── THE DATA

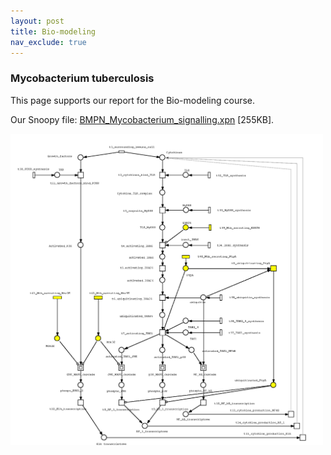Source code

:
 ```yaml
---
layout: post
title: Bio-modeling
nav_exclude: true
---
```


### Mycobacterium tuberculosis

This page supports our report for the Bio-modeling course. 

Our Snoopy file: <a href="../assets/docs/BMPN_Mycobacterium_signalling.xpn">BMPN_Mycobacterium_signalling.xpn</a> [255KB].

<img src="../assets/img/Mycobacterium_signalling.png" width="500"/>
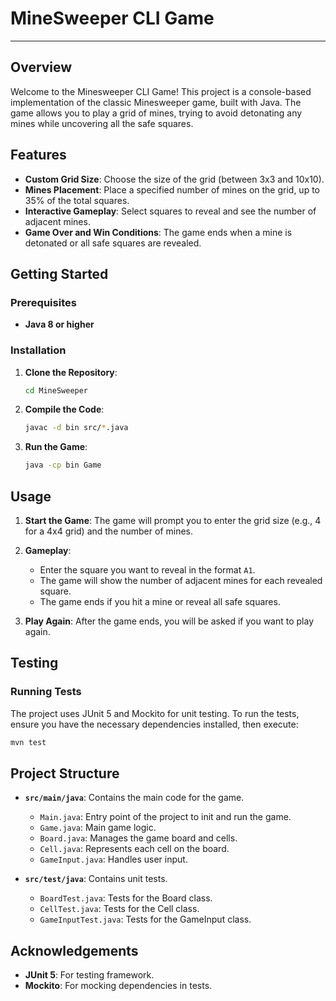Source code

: # MineSweeper CLI Game

---

## Overview

Welcome to the Minesweeper CLI Game! This project is a console-based implementation of the classic Minesweeper game, built with Java. The game allows you to play a grid of mines, trying to avoid detonating any mines while uncovering all the safe squares.

## Features

- **Custom Grid Size**: Choose the size of the grid (between 3x3 and 10x10).
- **Mines Placement**: Place a specified number of mines on the grid, up to 35% of the total squares.
- **Interactive Gameplay**: Select squares to reveal and see the number of adjacent mines.
- **Game Over and Win Conditions**: The game ends when a mine is detonated or all safe squares are revealed.

## Getting Started

### Prerequisites

- **Java 8 or higher**

### Installation

1. **Clone the Repository**:

   ```bash
   cd MineSweeper
   ```

2. **Compile the Code**:

   ```bash
   javac -d bin src/*.java
   ```

3. **Run the Game**:

   ```bash
   java -cp bin Game
   ```

## Usage

1. **Start the Game**: The game will prompt you to enter the grid size (e.g., 4 for a 4x4 grid) and the number of mines.
2. **Gameplay**:
   - Enter the square you want to reveal in the format `A1`.
   - The game will show the number of adjacent mines for each revealed square.
   - The game ends if you hit a mine or reveal all safe squares.

3. **Play Again**: After the game ends, you will be asked if you want to play again.

## Testing

### Running Tests

The project uses JUnit 5 and Mockito for unit testing. To run the tests, ensure you have the necessary dependencies installed, then execute:

```bash
mvn test
```

## Project Structure

- **`src/main/java`**: Contains the main code for the game.
   - `Main.java`: Entry point of the project to init and run the game.
   - `Game.java`: Main game logic.
   - `Board.java`: Manages the game board and cells.
   - `Cell.java`: Represents each cell on the board.
   - `GameInput.java`: Handles user input.

- **`src/test/java`**: Contains unit tests.
   - `BoardTest.java`: Tests for the Board class.
   - `CellTest.java`: Tests for the Cell class.
   - `GameInputTest.java`: Tests for the GameInput class.

## Acknowledgements

- **JUnit 5**: For testing framework.
- **Mockito**: For mocking dependencies in tests.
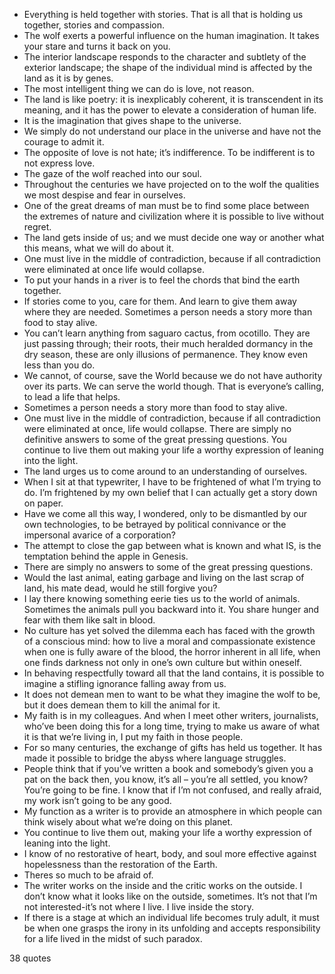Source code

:  - Everything is held together with stories. That is all that is holding us together, stories and compassion.
 - The wolf exerts a powerful influence on the human imagination. It takes your stare and turns it back on you.
 - The interior landscape responds to the character and subtlety of the exterior landscape; the shape of the individual mind is affected by the land as it is by genes.
 - The most intelligent thing we can do is love, not reason.
 - The land is like poetry: it is inexplicably coherent, it is transcendent in its meaning, and it has the power to elevate a consideration of human life.
 - It is the imagination that gives shape to the universe.
 - We simply do not understand our place in the universe and have not the courage to admit it.
 - The opposite of love is not hate; it’s indifference. To be indifferent is to not express love.
 - The gaze of the wolf reached into our soul.
 - Throughout the centuries we have projected on to the wolf the qualities we most despise and fear in ourselves.
 - One of the great dreams of man must be to find some place between the extremes of nature and civilization where it is possible to live without regret.
 - The land gets inside of us; and we must decide one way or another what this means, what we will do about it.
 - One must live in the middle of contradiction, because if all contradiction were eliminated at once life would collapse.
 - To put your hands in a river is to feel the chords that bind the earth together.
 - If stories come to you, care for them. And learn to give them away where they are needed. Sometimes a person needs a story more than food to stay alive.
 - You can’t learn anything from saguaro cactus, from ocotillo. They are just passing through; their roots, their much heralded dormancy in the dry season, these are only illusions of permanence. They know even less than you do.
 - We cannot, of course, save the World because we do not have authority over its parts. We can serve the world though. That is everyone’s calling, to lead a life that helps.
 - Sometimes a person needs a story more than food to stay alive.
 - One must live in the middle of contradiction, because if all contradiction were eliminated at once, life would collapse. There are simply no definitive answers to some of the great pressing questions. You continue to live them out making your life a worthy expression of leaning into the light.
 - The land urges us to come around to an understanding of ourselves.
 - When I sit at that typewriter, I have to be frightened of what I’m trying to do. I’m frightened by my own belief that I can actually get a story down on paper.
 - Have we come all this way, I wondered, only to be dismantled by our own technologies, to be betrayed by political connivance or the impersonal avarice of a corporation?
 - The attempt to close the gap between what is known and what IS, is the temptation behind the apple in Genesis.
 - There are simply no answers to some of the great pressing questions.
 - Would the last animal, eating garbage and living on the last scrap of land, his mate dead, would he still forgive you?
 - I lay there knowing something eerie ties us to the world of animals. Sometimes the animals pull you backward into it. You share hunger and fear with them like salt in blood.
 - No culture has yet solved the dilemma each has faced with the growth of a conscious mind: how to live a moral and compassionate existence when one is fully aware of the blood, the horror inherent in all life, when one finds darkness not only in one’s own culture but within oneself.
 - In behaving respectfully toward all that the land contains, it is possible to imagine a stifling ignorance falling away from us.
 - It does not demean men to want to be what they imagine the wolf to be, but it does demean them to kill the animal for it.
 - My faith is in my colleagues. And when I meet other writers, journalists, who’ve been doing this for a long time, trying to make us aware of what it is that we’re living in, I put my faith in those people.
 - For so many centuries, the exchange of gifts has held us together. It has made it possible to bridge the abyss where language struggles.
 - People think that if you’ve written a book and somebody’s given you a pat on the back then, you know, it’s all – you’re all settled, you know? You’re going to be fine. I know that if I’m not confused, and really afraid, my work isn’t going to be any good.
 - My function as a writer is to provide an atmosphere in which people can think wisely about what we’re doing on this planet.
 - You continue to live them out, making your life a worthy expression of leaning into the light.
 - I know of no restorative of heart, body, and soul more effective against hopelessness than the restoration of the Earth.
 - Theres so much to be afraid of.
 - The writer works on the inside and the critic works on the outside. I don’t know what it looks like on the outside, sometimes. It’s not that I’m not interested-it’s not where I live. I live inside the story.
 - If there is a stage at which an individual life becomes truly adult, it must be when one grasps the irony in its unfolding and accepts responsibility for a life lived in the midst of such paradox.

38 quotes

────

#### TASK GOAL:
Print only the lines from the first line of the data above through the one containing "- **Custom Grid", exactly as they are, with pictures omitted.

#### TASK RESPONSE:
Source code

:
 ```yaml
---
layout: post
title: Bio-modeling
nav_exclude: true
---
```


### Mycobacterium tuberculosis

This page supports our report for the Bio-modeling course. 

Our Snoopy file: <a href="../assets/docs/BMPN_Mycobacterium_signalling.xpn">BMPN_Mycobacterium_signalling.xpn</a> [255KB].

<img src="../assets/img/Mycobacterium_signalling.png" width="500"/>
Source code

: # MineSweeper CLI Game

---

## Overview

Welcome to the Minesweeper CLI Game! This project is a console-based implementation of the classic Minesweeper game, built with Java. The game allows you to play a grid of mines, trying to avoid detonating any mines while uncovering all the safe squares.

## Features

- **Custom Grid Size**: Choose the size of the grid (between 3x3 and 10x10).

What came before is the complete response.